Grief, Memory, and the Spiritual Power of Narrative
Death is a recurring motif in Of Floating Isles. Guillermo links personal loss — from a first girlfriend to a late spouse — with how grief can be interpreted through games like Final Fantasy VII and Subnautica. Rather than seeing loss as a rupture, the memoir suggests it opens a channel for empathy and understanding. The idea that grief expands “the arteries of love” resonates across the book, inviting readers to find connection through shared experiences of loss and resilience.

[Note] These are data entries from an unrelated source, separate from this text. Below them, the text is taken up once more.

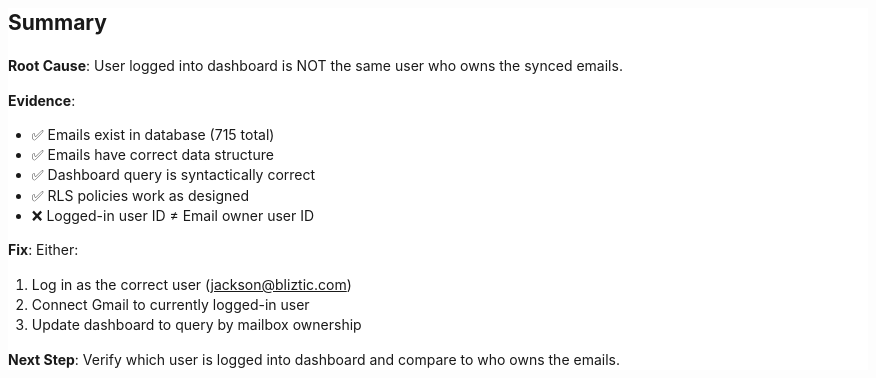 ## Summary

**Root Cause**: User logged into dashboard is NOT the same user who owns the synced emails.

**Evidence**:
- ✅ Emails exist in database (715 total)
- ✅ Emails have correct data structure
- ✅ Dashboard query is syntactically correct
- ✅ RLS policies work as designed
- ❌ Logged-in user ID ≠ Email owner user ID

**Fix**: Either:
1. Log in as the correct user (jackson@bliztic.com)
2. Connect Gmail to currently logged-in user
3. Update dashboard to query by mailbox ownership

**Next Step**: Verify which user is logged into dashboard and compare to who owns the emails.
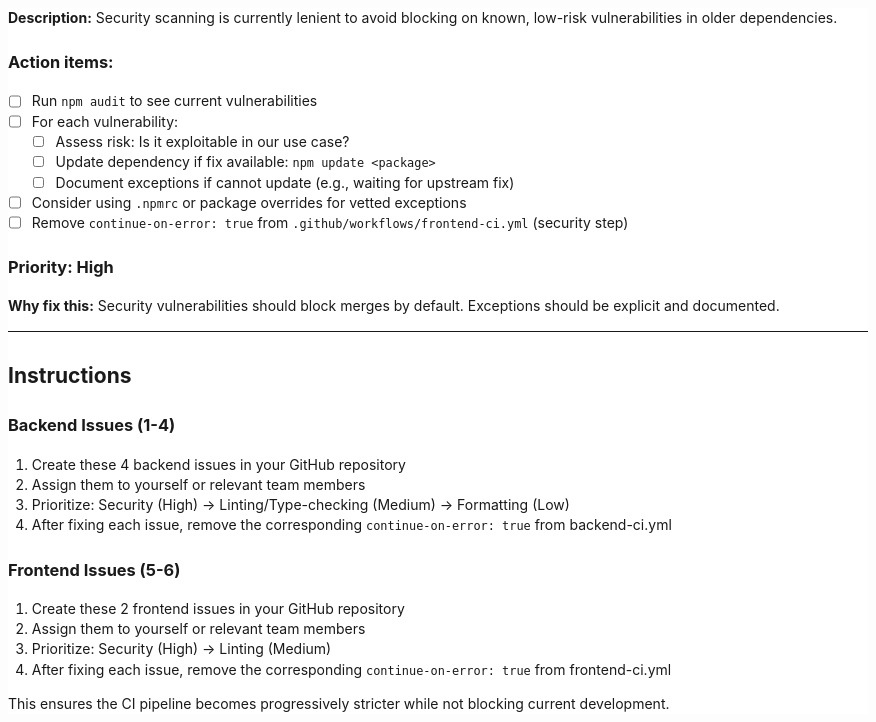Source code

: **Description:**
Security scanning is currently lenient to avoid blocking on known, low-risk vulnerabilities in older dependencies.

### Action items:
- [ ] Run `npm audit` to see current vulnerabilities
- [ ] For each vulnerability:
  - [ ] Assess risk: Is it exploitable in our use case?
  - [ ] Update dependency if fix available: `npm update <package>`
  - [ ] Document exceptions if cannot update (e.g., waiting for upstream fix)
- [ ] Consider using `.npmrc` or package overrides for vetted exceptions
- [ ] Remove `continue-on-error: true` from `.github/workflows/frontend-ci.yml` (security step)

### Priority: High
**Why fix this:** Security vulnerabilities should block merges by default. Exceptions should be explicit and documented.

---

## Instructions

### Backend Issues (1-4)
1. Create these 4 backend issues in your GitHub repository
2. Assign them to yourself or relevant team members
3. Prioritize: Security (High) → Linting/Type-checking (Medium) → Formatting (Low)
4. After fixing each issue, remove the corresponding `continue-on-error: true` from backend-ci.yml

### Frontend Issues (5-6)
1. Create these 2 frontend issues in your GitHub repository
2. Assign them to yourself or relevant team members
3. Prioritize: Security (High) → Linting (Medium)
4. After fixing each issue, remove the corresponding `continue-on-error: true` from frontend-ci.yml

This ensures the CI pipeline becomes progressively stricter while not blocking current development.
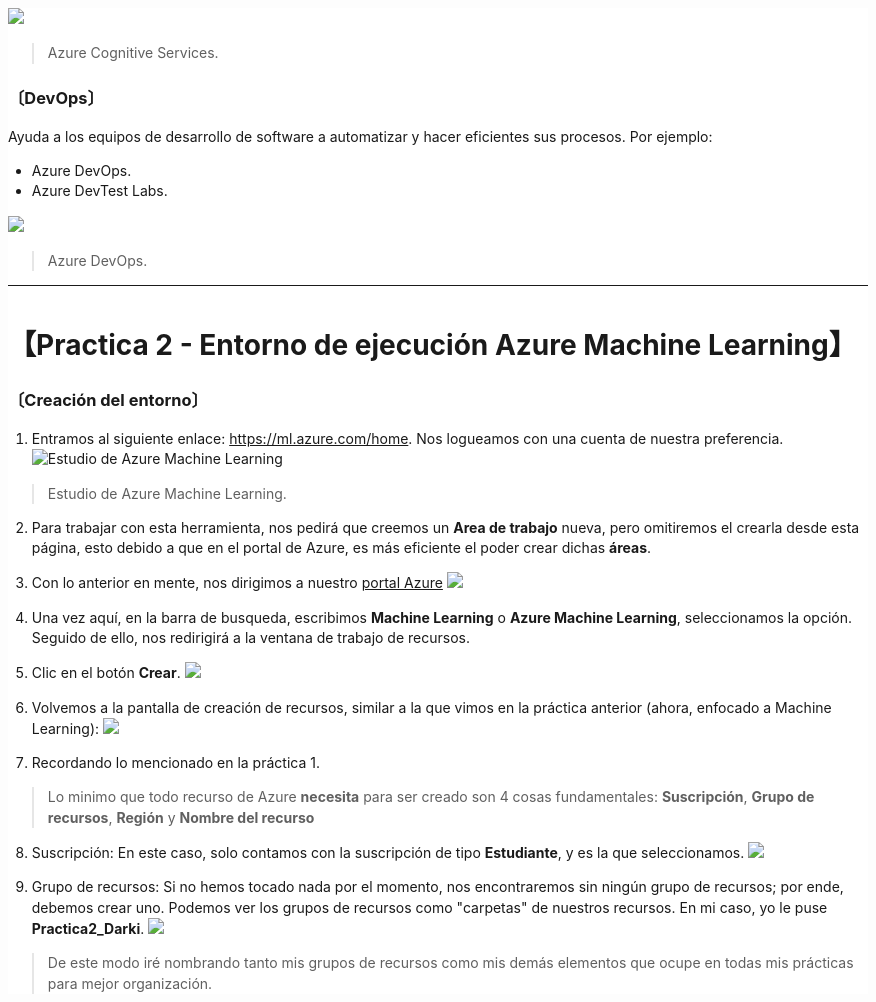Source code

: ![](https://miro.medium.com/max/382/1*xr5cOLRaJZuqSeaWoKHsnA.png)
> Azure Cognitive Services.

### 〔DevOps〕
Ayuda a los equipos de desarrollo de software a automatizar y hacer eficientes sus procesos. Por ejemplo:
- Azure DevOps.
- Azure DevTest Labs.

![](https://cdn.iconscout.com/icon/free/png-256/azure-devops-3628645-3029870.png)
> Azure DevOps.

--------------

# 【Practica 2 - Entorno de ejecución Azure Machine Learning】
### 〔Creación del entorno〕
1. Entramos al siguiente enlace: https://ml.azure.com/home. Nos logueamos con una cuenta de nuestra preferencia.
![Estudio de Azure Machine Learning](https://i.imgur.com/fTJxkit.png)
> Estudio de Azure Machine Learning.

2. Para trabajar con esta herramienta, nos pedirá que creemos un **Area de trabajo** nueva, pero omitiremos el crearla desde esta página, esto debido a que en el portal de Azure, es más eficiente el poder crear dichas **áreas**.

3. Con lo anterior en mente, nos dirigimos a nuestro [portal Azure](https://portal.azure.com/)
![](https://i.imgur.com/pnj6wr6.png)
4. Una vez aquí, en la barra de busqueda, escribimos **Machine Learning** o **Azure Machine Learning**, seleccionamos la opción. Seguido de ello, nos redirigirá a la ventana de trabajo de recursos.

5. Clic en el botón **Crear**.
![](https://i.imgur.com/ctr2iGn.png)

6. Volvemos a la pantalla de creación de recursos, similar a la que vimos en la práctica anterior (ahora, enfocado a Machine Learning):
![](https://i.imgur.com/zLMWkna.png)
7. Recordando lo mencionado en la práctica 1.
> Lo minimo que todo recurso de Azure **necesita** para ser creado son 4 cosas fundamentales: **Suscripción**, **Grupo de recursos**, **Región** y **Nombre del recurso**

8. Suscripción: En este caso, solo contamos con la suscripción de tipo **Estudiante**, y es la que seleccionamos.
![](https://i.imgur.com/Cgh7uOU.png)

9. Grupo de recursos: Si no hemos tocado nada por el momento, nos encontraremos sin ningún grupo de recursos; por ende, debemos crear uno. Podemos ver los grupos de recursos como "carpetas" de nuestros recursos. En mi caso, yo le puse **Practica2_Darki**.
![](https://i.imgur.com/qogxuZn.png)
> De este modo iré nombrando tanto mis grupos de recursos como mis demás elementos que ocupe en todas mis prácticas para mejor organización.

Upcoming Works and Public Engagements
Guillermo remains an active voice in discourse on games, identity, and justice. They are scheduled to discuss Of Floating Isles at the Vancouver Public Library on Nov. 5, and a forthcoming book titled Domesticating Brown, published under their patrilineal name Christopher Patterson, will apply critical race theory to art, technology, and colonialism. These projects promise to extend the conversation about how games shape cultural and personal narratives.
Conclusion: A Lived Theory of Play
Of Floating Isles is more than a memoir; it is a sustained argument that games are potent sites for self-knowledge and social critique. Guillermo’s work invites readers to reflect on their own paths, to question the maps they follow, and to recognize the floating isles we all inhabit as we navigate a world shaped by power, memory, and imagination.